Intravitreal anti-vascular endothelial growth factor for choroidal neovascularization in ocular histoplasmosis.

作者信息

Hu Jennifer, Hoang Quan V, Chau Felix Y, Blair Michael P, Lim Jennifer I

机构信息

Department of Ophthalmology and Visual Sciences, University of Illinois at Chicago, Chicago, Illinois.

出版信息

Retin Cases Brief Rep. 2014 Winter;8(1):24-9. doi: 10.1097/ICB.0b013e3182a48bcc.
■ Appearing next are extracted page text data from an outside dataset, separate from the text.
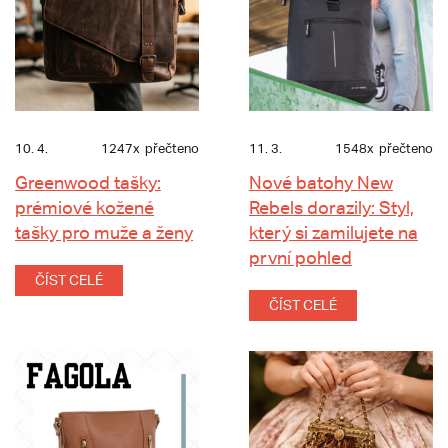
10. 4.
1247x
přečteno
11. 3.
1548x
přečteno
Greenwood tašky:
Nové batohy New
prémiové kožené
Rebels dorazily: Styl,
tašky pro muže a ženy
který si zamilujete na
první pohled
ČÍST CELÉ
ČÍST CELÉ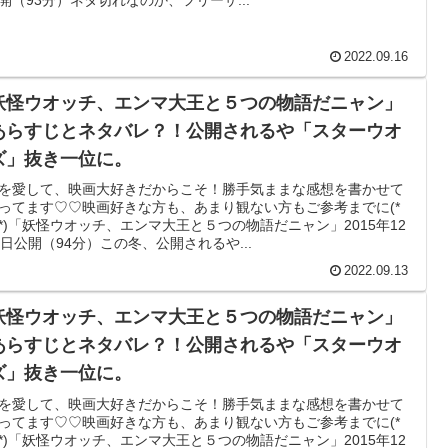
開（93分）ネタ切れなのか、フリーザ...
2022.09.16
妖怪ウオッチ、エンマ大王と５つの物語だニャン」
あらすじとネタバレ？！公開されるや「スターウオ
ズ」抜き一位に。
を愛して、映画大好きだからこそ！勝手気ままな感想を書かせて
ってます♡♡映画好きな方も、あまり観ない方もご参考までに(*
｀*)「妖怪ウオッチ、エンマ大王と５つの物語だニャン」2015年12
9日公開（94分）この冬、公開されるや...
2022.09.13
妖怪ウオッチ、エンマ大王と５つの物語だニャン」
あらすじとネタバレ？！公開されるや「スターウオ
ズ」抜き一位に。
を愛して、映画大好きだからこそ！勝手気ままな感想を書かせて
ってます♡♡映画好きな方も、あまり観ない方もご参考までに(*
｀*)「妖怪ウオッチ、エンマ大王と５つの物語だニャン」2015年12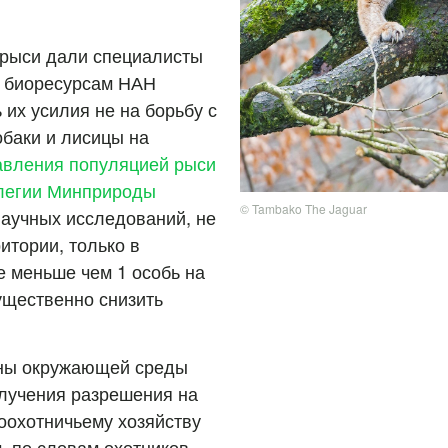
рыси дали специалисты
о биоресурсам НАН
их усилия не на борьбу с
обаки и лисицы на
авления популяцией рыси
ллегии Минприроды
© Tambako The Jaguar
научных исследований, не
итории, только в
е меньше чем 1 особь на
существенно снизить
аны окружающей среды
олучения разрешения на
соохотничьему хозяйству
, по словам охотников,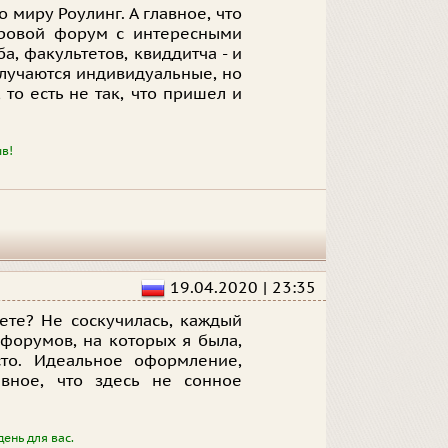
 миру Роулинг. А главное, что
игровой форум с интересными
, факультетов, квиддитча - и
олучаются индивидуальные, но
 то есть не так, что пришел и
ыв!
19.04.2020 | 23:35
ете? Не соскучилась, каждый
 форумов, на которых я была,
то. Идеальное оформление,
авное, что здесь не сонное
ень для вас.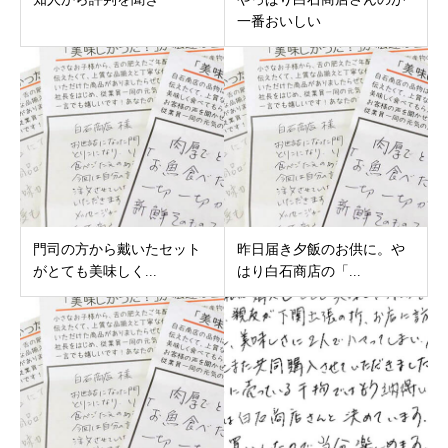
一番おいしい
門司の方から戴いたセット
昨日届き夕飯のお供に。や
がとても美味しく...
はり白石商店の「...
DOI:10.1097/ICB.0b013e3182a48bcc
PMID:25372202
Abstract

PURPOSE

To report eight cases of long-term successful treatment of choroidal neovascularization because of ocular histoplasmosis syndrome with intravitreal anti-vascular endothelial growth factor agents.

METHODS

Retrospective case series. This article reviewed the course of eight eyes in seven patients who underwent intravitreal injection of bevacizumab and/or ranibizumab for treatment of choroidal neovascularization secondary to ocular histoplasmosis syndrome. Outcomes were assessed using pre- and post-anti-vascular endothelial growth factor visual acuities.

RESULTS

Eight eyes in seven patients were found to have new ocular histoplasmosis syndrome-associated subfoveal choroidal neovascularization lesions, as evidenced on clinical examination, fluorescein angiography, and optical coherence tomography. Intravitreal anti-vascular endothelial growth factor injections were used as initial or early treatment with successful resolution of the choroidal neovascularization lesions in most cases. Mean visual acuity improved from 20/60 to 20/47 over an average of 121.4 weeks. Either bevacizumab or ranibizumab was administered with an average of 2.6 injections per year of follow-up. Three eyes (37.5%) experienced a gain in visual acuity with a mean increase of 7.7 lines, 1 eye (12.5%) experienced no change, and 2 eyes (25%) experienced a loss of visual acuity of 2 or more lines. Six eyes (75%) were able to avoid mild visual loss (2 lines or less).

CONCLUSIONS

Intravitreal anti-vascular endothelial growth factor agents may successfully treat or at least stabilize neovascular complications of ocular histoplasmosis syndrome when used as a first-line treatment.

摘要

目的

报告8例因眼组织胞浆菌病综合征导致的脉络膜新生血管化经玻璃体内抗血管内皮生长因子药物长期成功治疗的病例。

方法

回顾性病例系列研究。本文回顾了7例患者8只眼的病程,这些患者接受了玻璃体内注射贝伐单抗和/或雷珠单抗治疗继发于眼组织胞浆菌病综合征的脉络膜新生血管化。使用抗血管内皮生长因子治疗前后的视力评估结果。

结果

7例患者的8只眼被发现有新的与眼组织胞浆菌病综合征相关的黄斑下脉络膜新生血管病变,临床检查、荧光素血管造影和光学相干断层扫描均证实了这一点。玻璃体内抗血管内皮生长因子注射被用作初始或早期治疗,大多数病例中脉络膜新生血管病变成功消退。平均视力在平均121.4周内从20/60提高到20/47。随访期间每年平均注射贝伐单抗或雷珠单抗2.6次。3只眼(37.5%)视力提高,平均提高7.7行;1只眼(12.5%)视力无变化;2只眼(25%)视力下降2行或更多。6只眼(75%)能够避免轻度视力丧失(2行或更少)。

结论

玻璃体内抗血管内皮生长因子药物作为一线治疗时,可成功治疗或至少稳定眼组织胞浆菌病综合征的新生血管并发症。